EXERCISE OBJECTIVE:
Quote only the span from the first line of the entries to the line containing "#303, start: Oct 27 -> Oct 28", both ends kept. Leave every picture out.
[[ DATA open ]]
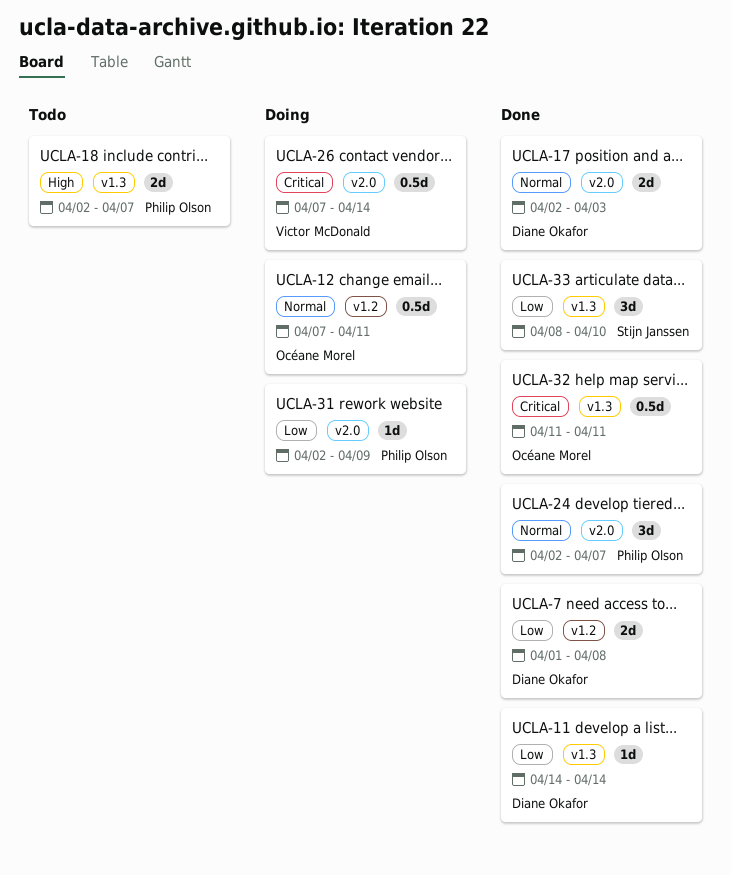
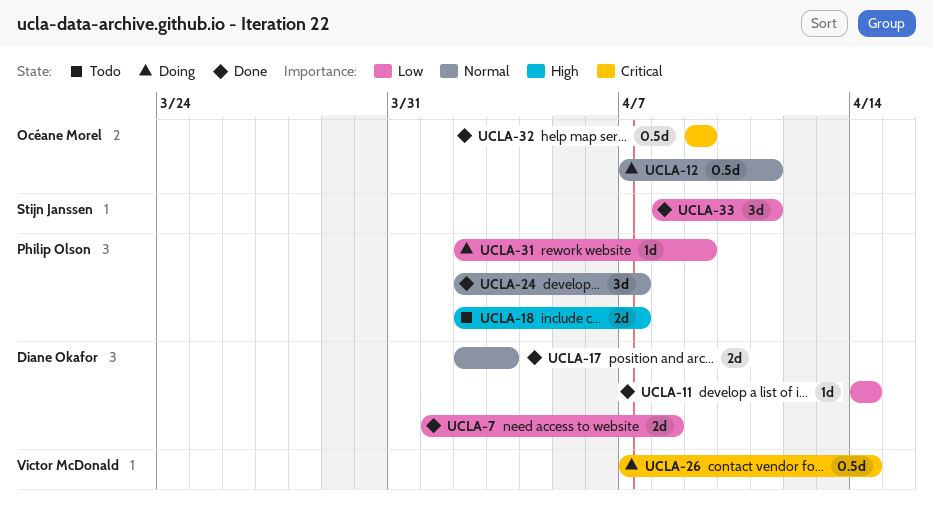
UCLA-32, start: Apr 11 -> Apr 9
UCLA-32, due: Apr 11 -> Apr 9
UCLA-33, due: Apr 10 -> Apr 11

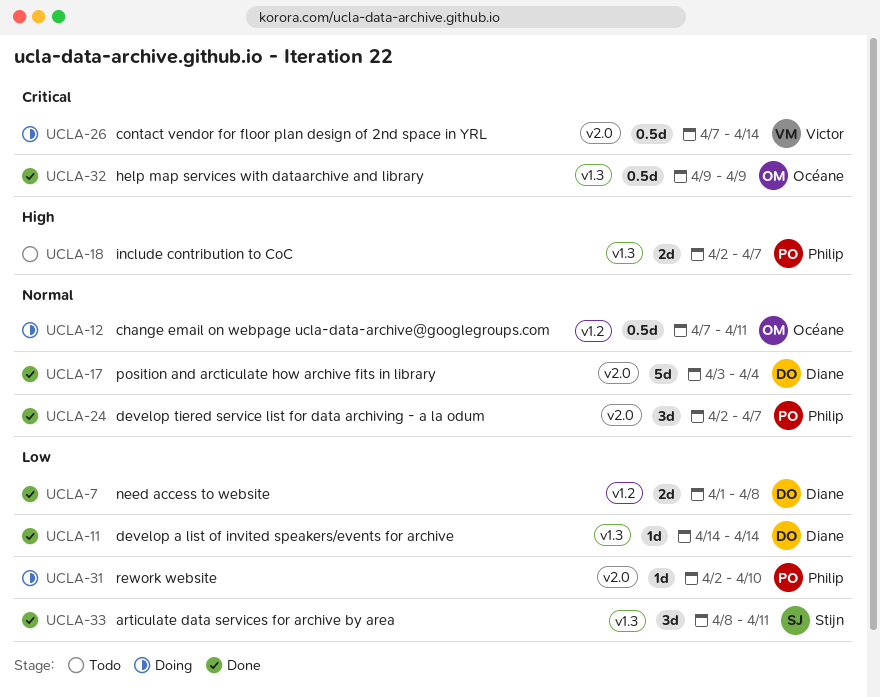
UCLA-17, estimate: 2d -> 5d
UCLA-17, start: Apr 2 -> Apr 3
UCLA-17, due: Apr 3 -> Apr 4
UCLA-31, due: Apr 9 -> Apr 10

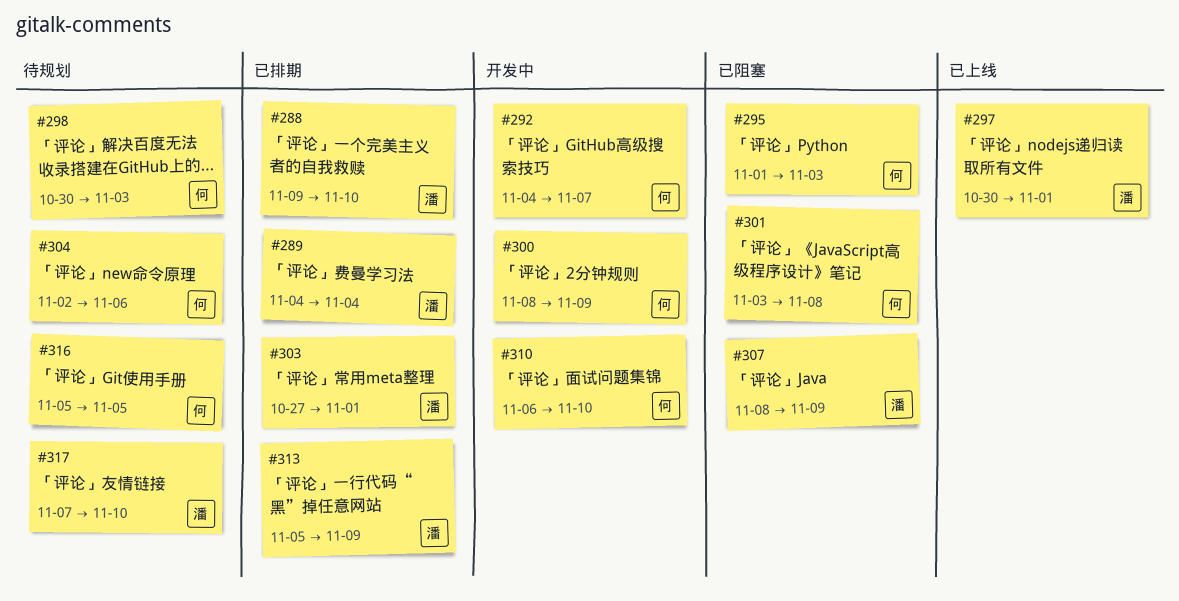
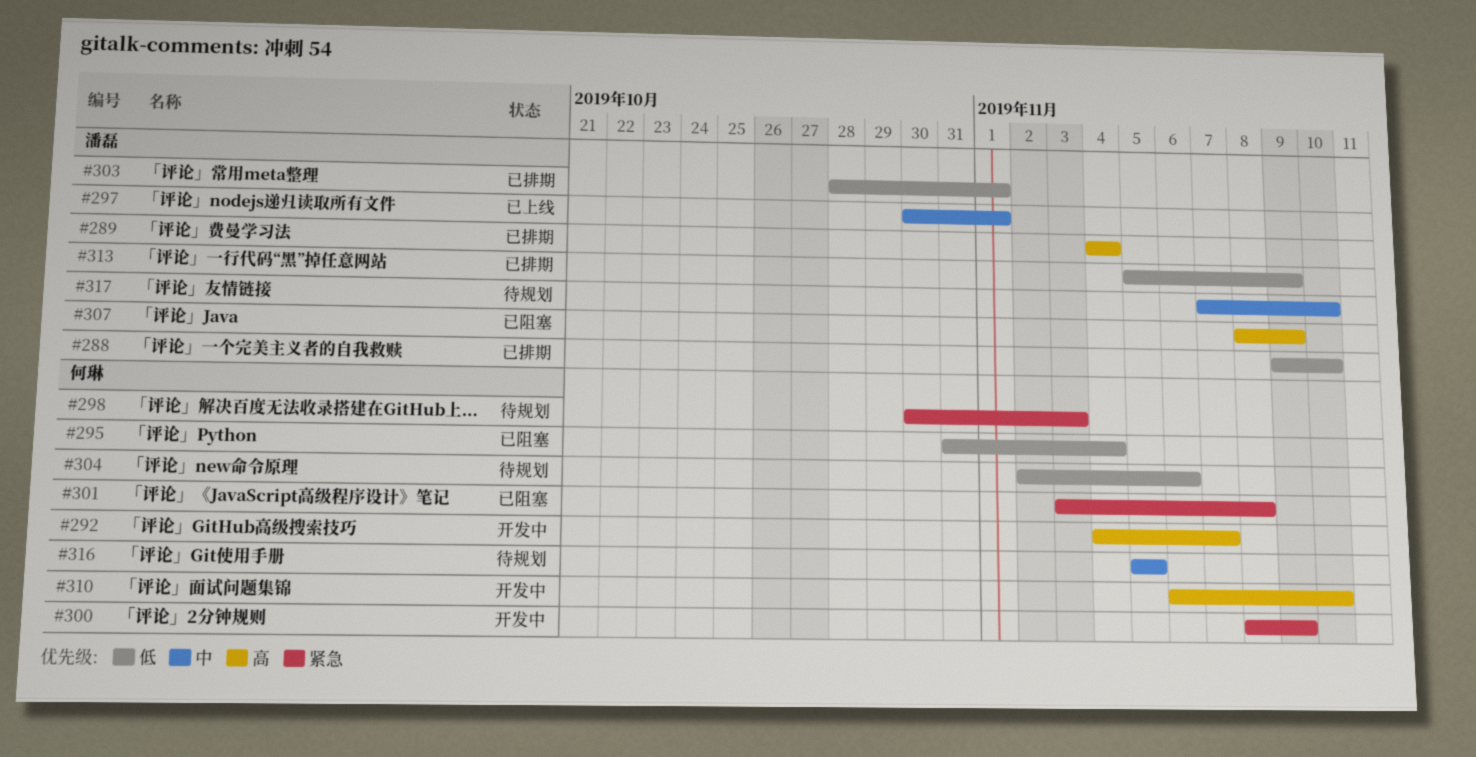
#295, start: Nov 1 -> Oct 31
#295, due: Nov 3 -> Nov 4
#303, start: Oct 27 -> Oct 28

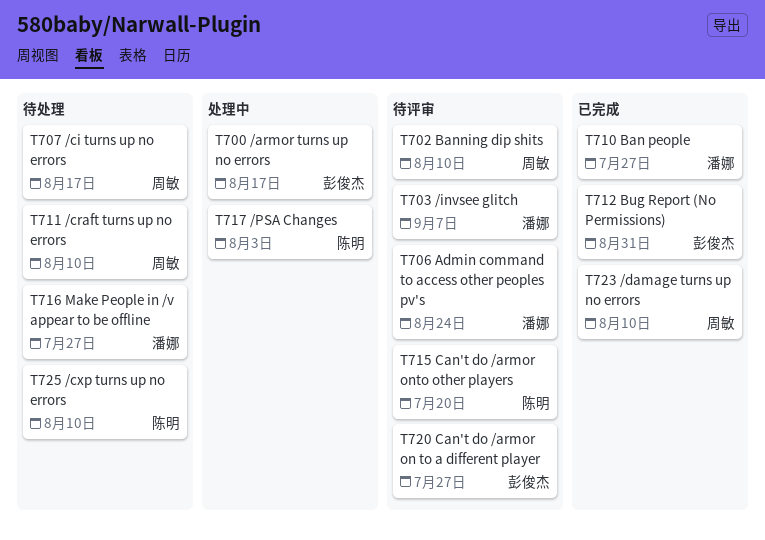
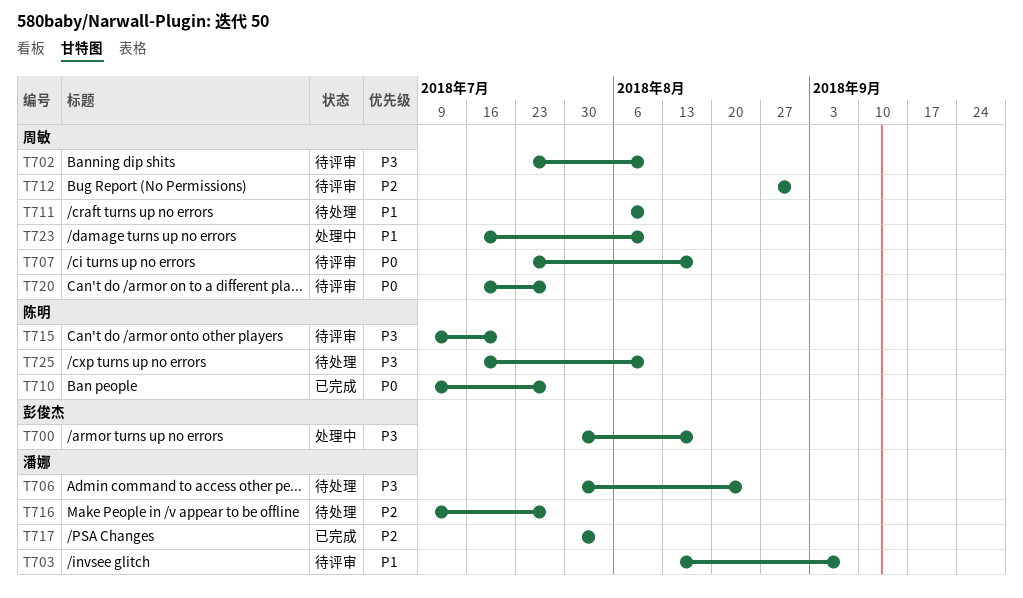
T706, status: 待评审 -> 待处理
T707, status: 待处理 -> 待评审
T710, owner: 潘娜 -> 陈明
T712, status: 已完成 -> 待评审
T712, owner: 彭俊杰 -> 周敏
T717, status: 处理中 -> 已完成
T717, owner: 陈明 -> 潘娜
T720, owner: 彭俊杰 -> 周敏
T723, status: 已完成 -> 处理中

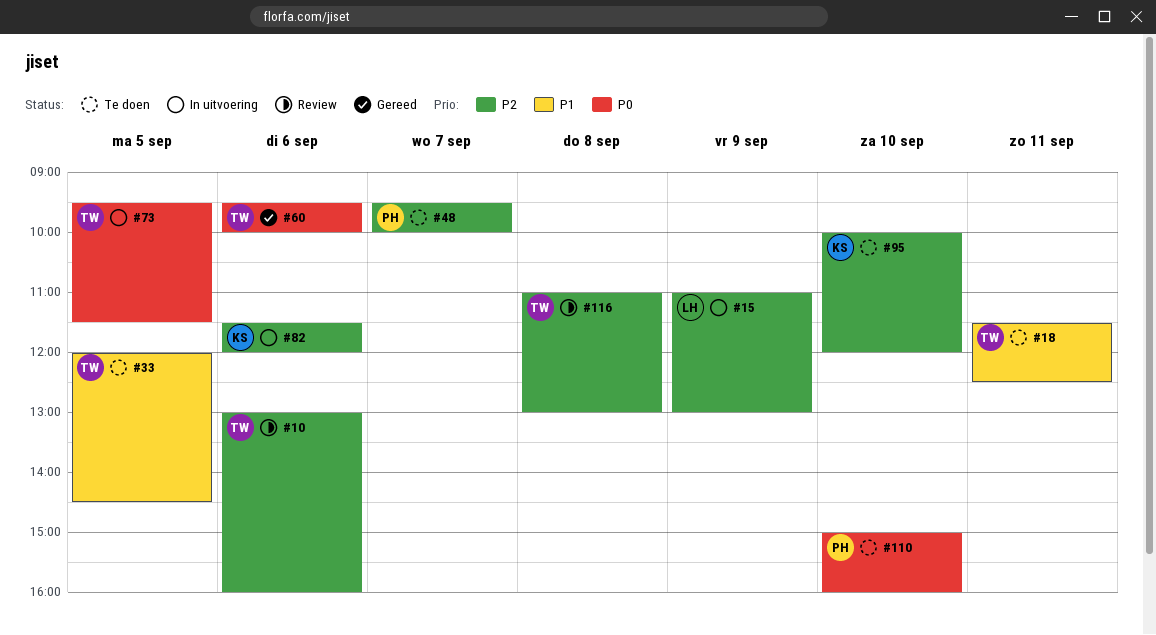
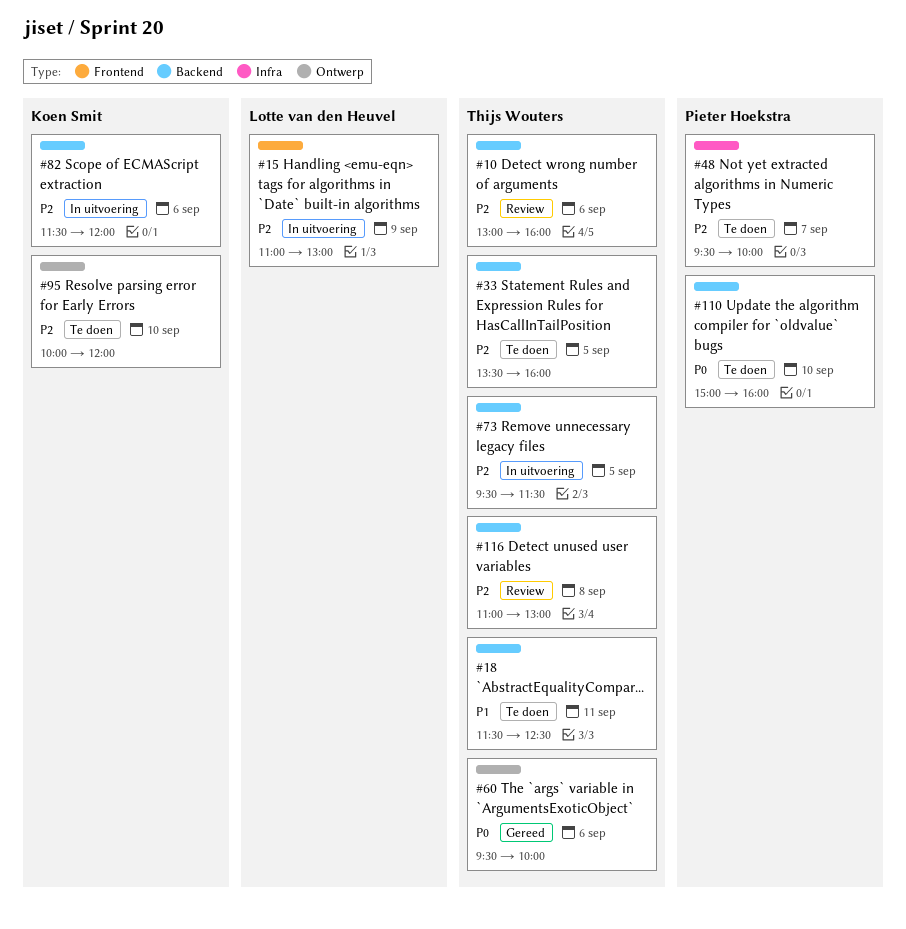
#33, priority: P1 -> P2
#33, begins: 12:00 -> 13:30
#33, ends: 14:30 -> 16:00
#73, priority: P0 -> P2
[[ DATA closed ]]
REPLY:
UCLA-32, start: Apr 11 -> Apr 9
UCLA-32, due: Apr 11 -> Apr 9
UCLA-33, due: Apr 10 -> Apr 11

UCLA-17, estimate: 2d -> 5d
UCLA-17, start: Apr 2 -> Apr 3
UCLA-17, due: Apr 3 -> Apr 4
UCLA-31, due: Apr 9 -> Apr 10

#295, start: Nov 1 -> Oct 31
#295, due: Nov 3 -> Nov 4
#303, start: Oct 27 -> Oct 28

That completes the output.